SOURCE PASSAGE -
You remember how that felt when NHL Commissioner Gary Bettman said there would be no season, no Stanley Cup awarded, and most importantly, no hockey played at all. All those feelings bubble up every time there’s a labor dispute to be had in pro sports and while the NBA is dealing with their own lockout, the NHL could once again be back in the same position after next season.

The Collective Bargaining Agreement the NHL and NHLPA worked out to end the lockout back in 2005 expires after next season meaning that it’s time for the two sides to go back to the table. Hockey fans are still scarred over what happened in the past but fear not, both sides have a few reasons to get things worked out without having a work stoppage.

The National Post’s Sean Fitz-Gerald outlined a few things that show why there might be a lockout once again, but here’s a few things to show you why that’s not going to happen.

1. Cash rules everything around them

While the salary cap and salary floor keep going up and that can mean trouble for some of the poorer teams that have to spend more, it does mean one really good thing: Revenues keep going up. With money continuing to flow in, television ratings continuing to rise, the game’s popularity growing with the merchandise sales to match and a new TV deal in place… Figuring out how to best divide up a bigger pie should be a pleasant problem to have.

The one thing both sides need to figure out is how to make sure getting to the salary floor is less painful for teams that don’t make as much money as the Maple Leafs, Flyers, Red Wings, and others. Some teams are still struggling to make the big bucks and while there’s some revenue sharing now, there’s not a lot of it to help offset losses for some teams. While they’re not going to go full on to keep teams afloat, giving out more money to hurting teams would help.

EXTRACTED ENTRIES -
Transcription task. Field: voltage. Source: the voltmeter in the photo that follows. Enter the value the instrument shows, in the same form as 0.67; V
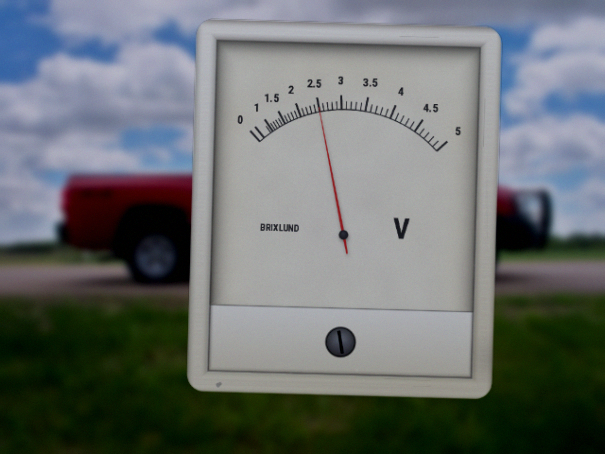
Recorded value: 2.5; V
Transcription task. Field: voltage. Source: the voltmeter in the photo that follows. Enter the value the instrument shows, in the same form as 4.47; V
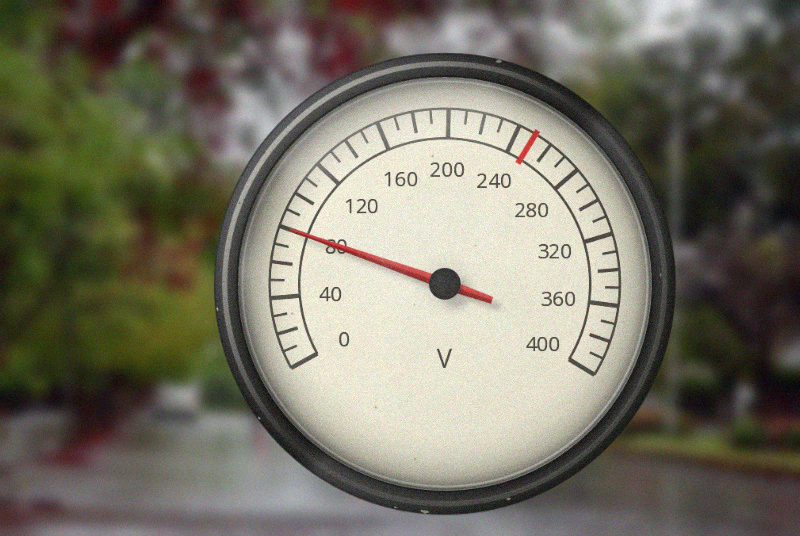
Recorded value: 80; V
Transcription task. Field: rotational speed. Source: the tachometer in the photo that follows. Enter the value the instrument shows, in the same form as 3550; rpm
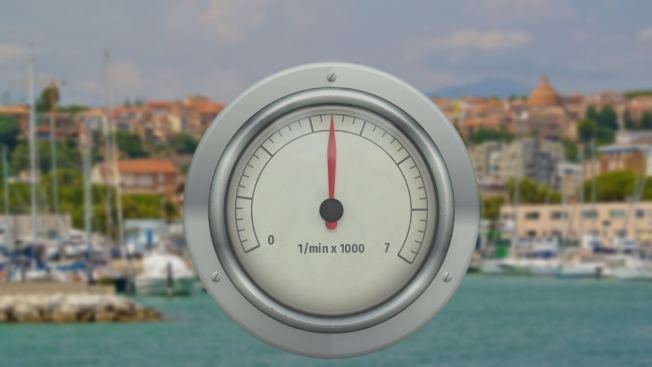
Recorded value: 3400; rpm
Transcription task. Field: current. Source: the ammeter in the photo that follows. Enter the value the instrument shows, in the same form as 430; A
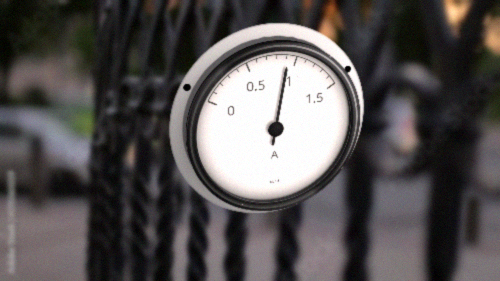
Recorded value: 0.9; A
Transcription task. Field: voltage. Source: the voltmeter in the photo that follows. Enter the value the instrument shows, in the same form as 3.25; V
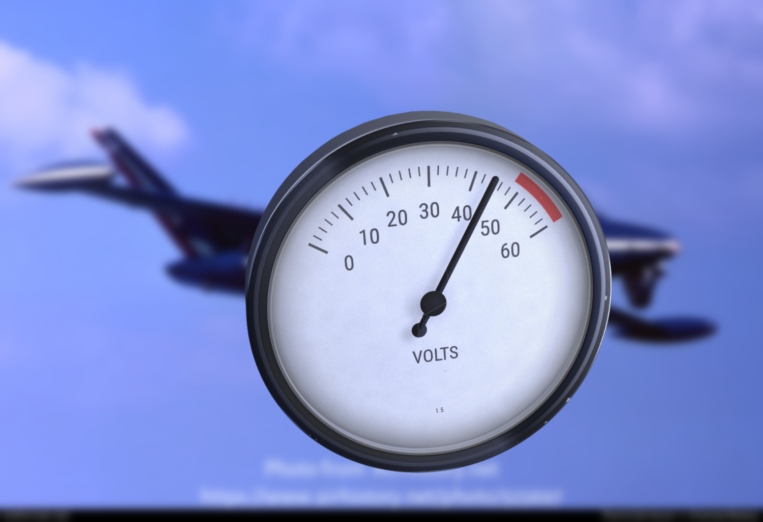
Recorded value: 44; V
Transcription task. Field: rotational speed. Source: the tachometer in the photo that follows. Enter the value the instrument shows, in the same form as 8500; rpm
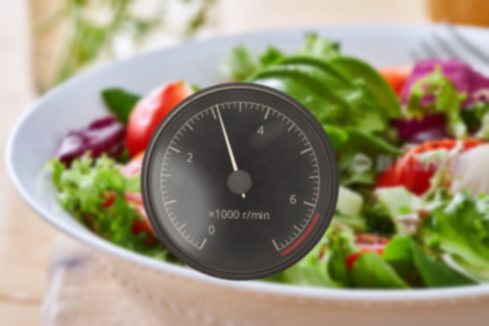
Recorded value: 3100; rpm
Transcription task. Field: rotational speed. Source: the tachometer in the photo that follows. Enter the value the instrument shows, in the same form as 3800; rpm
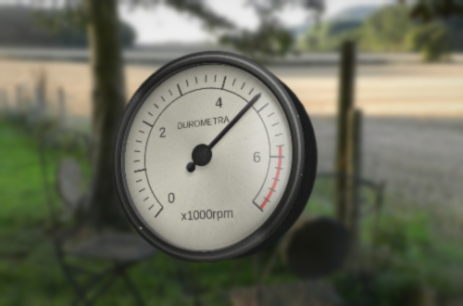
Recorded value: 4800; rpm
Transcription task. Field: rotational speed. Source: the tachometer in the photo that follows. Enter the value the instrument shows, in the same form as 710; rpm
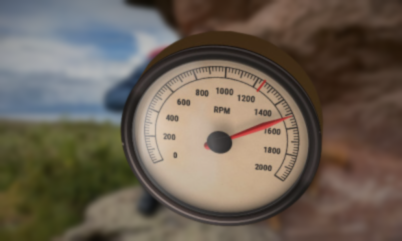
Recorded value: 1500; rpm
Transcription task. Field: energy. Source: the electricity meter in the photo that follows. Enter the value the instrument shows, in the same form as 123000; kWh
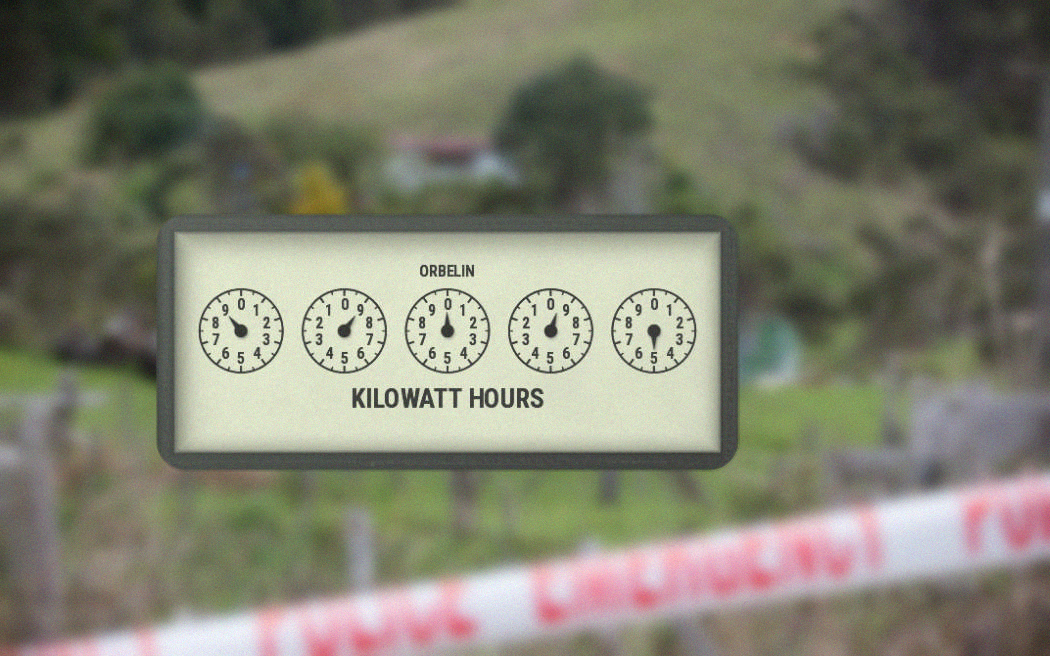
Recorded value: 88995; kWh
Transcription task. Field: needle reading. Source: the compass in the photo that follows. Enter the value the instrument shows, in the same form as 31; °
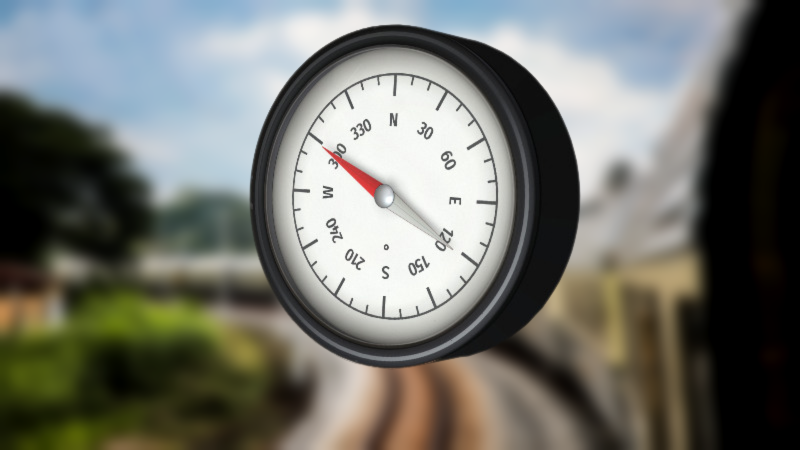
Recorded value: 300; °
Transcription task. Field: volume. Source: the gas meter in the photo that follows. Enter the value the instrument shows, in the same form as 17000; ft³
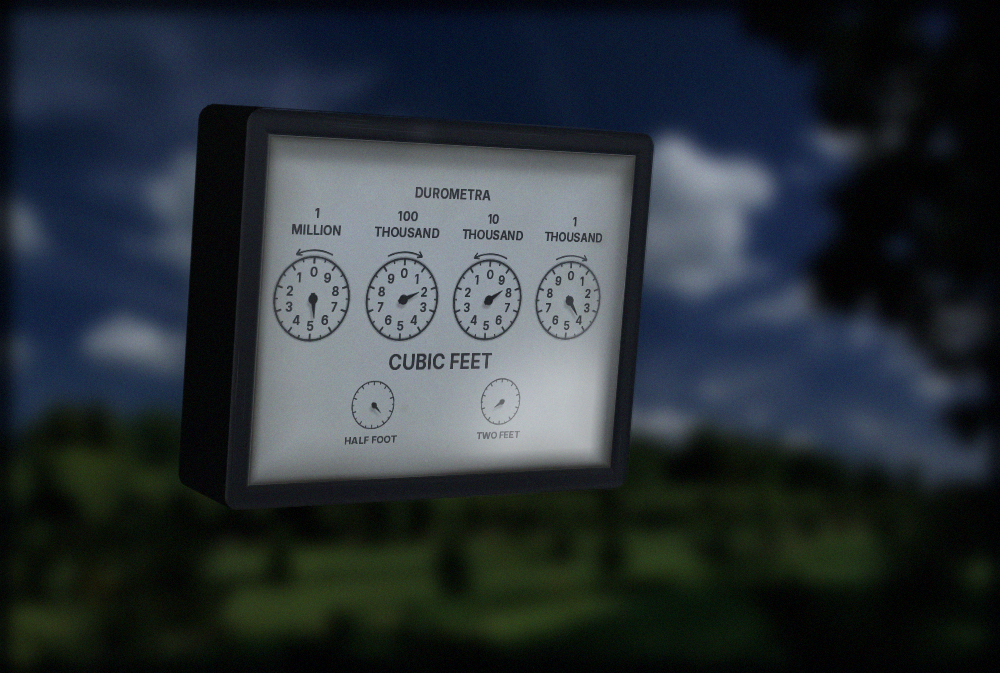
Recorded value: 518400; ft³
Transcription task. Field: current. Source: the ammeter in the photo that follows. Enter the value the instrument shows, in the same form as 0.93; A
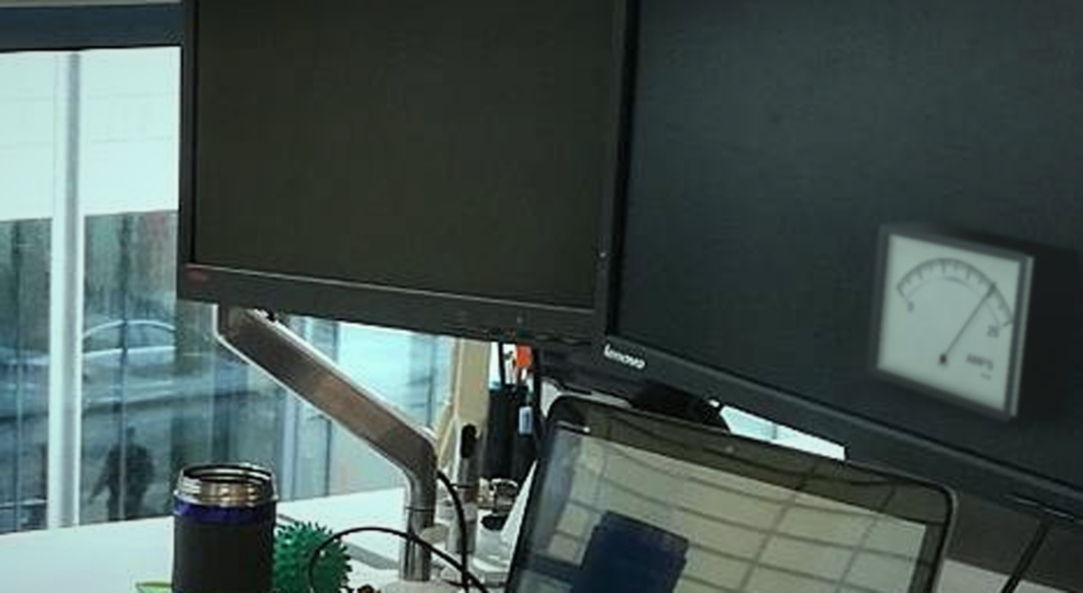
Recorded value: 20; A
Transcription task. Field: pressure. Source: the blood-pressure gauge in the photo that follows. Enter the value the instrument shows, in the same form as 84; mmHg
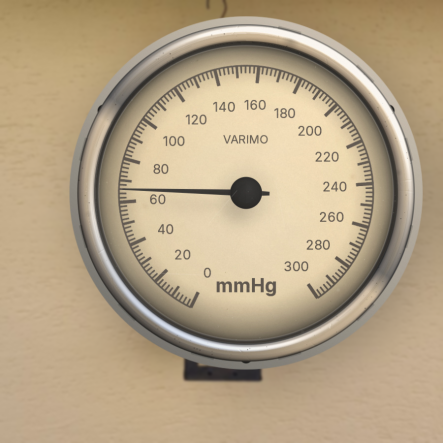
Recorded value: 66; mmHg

EXERCISES TO COMPLETE -
A – Please copy the NHL lockout passage word for word, between "The Collective Bargaining" and "going to happen.", inclusive.
B – Go on with the NHL lockout passage from its last sentence.

RESULTS IN ORDER -
A –
The Collective Bargaining Agreement the NHL and NHLPA worked out to end the lockout back in 2005 expires after next season meaning that it’s time for the two sides to go back to the table. Hockey fans are still scarred over what happened in the past but fear not, both sides have a few reasons to get things worked out without having a work stoppage.

The National Post’s Sean Fitz-Gerald outlined a few things that show why there might be a lockout once again, but here’s a few things to show you why that’s not going to happen.

B –
2. There’s actually a working TV contract

When the NHL locked out the players back in 2004, it came at a rough time as the NHL’s deal with ESPN and ABC had an opt-out clause for them. Once the lockout was wrapped up, ESPN and ABC got out of hockey and the already publicly damaged NHL had to suck up their pride and make a deal any way they could.

Now there’s a new, fat contract signed and sealed with NBC and NBC Sports Group with lots of money behind it, ticking off the newly re-upped rightsholders by not giving them what they paid for doesn’t really do a lot to help out the mutual business. It all comes back to money again here, but when there’s nothing about the sport on TV that hurts everyone’s bottom line.

3. Both sides know how bad for business a lockout is

Sure, lots of fans are nervous that Donald Fehr is leading the NHLPA and not a lot of fans really care for the job Gary Bettman does, but both sides have one big thing in common. Both Fehr and Bettman have been through sport-crippling work stoppages.

Bettman, of course, had two work stoppages to his record. The stoppage in 1994 caused nearly half of the 1994-1995 season to be missed as just 48 games were played that regular season and the entire 2004-2005 season was nuked. Fehr was head of Major League Baseball’s Players Association when the 1994 World Series was canceled due to a mid-season lockout. While he was able to help the MLBPA and MLB avoid further issues later on getting another deal agreed to, his reputation has been sealed thanks to getting the World Series canceled.

With track records like that, both sides know they can’t afford to allow things to get so bad once again and cause there to be games missed. Things aren’t so bad in the NHL that they need to fight tooth and nail all over again, tweaks are needed and will be handled with the right amount of mutual griping.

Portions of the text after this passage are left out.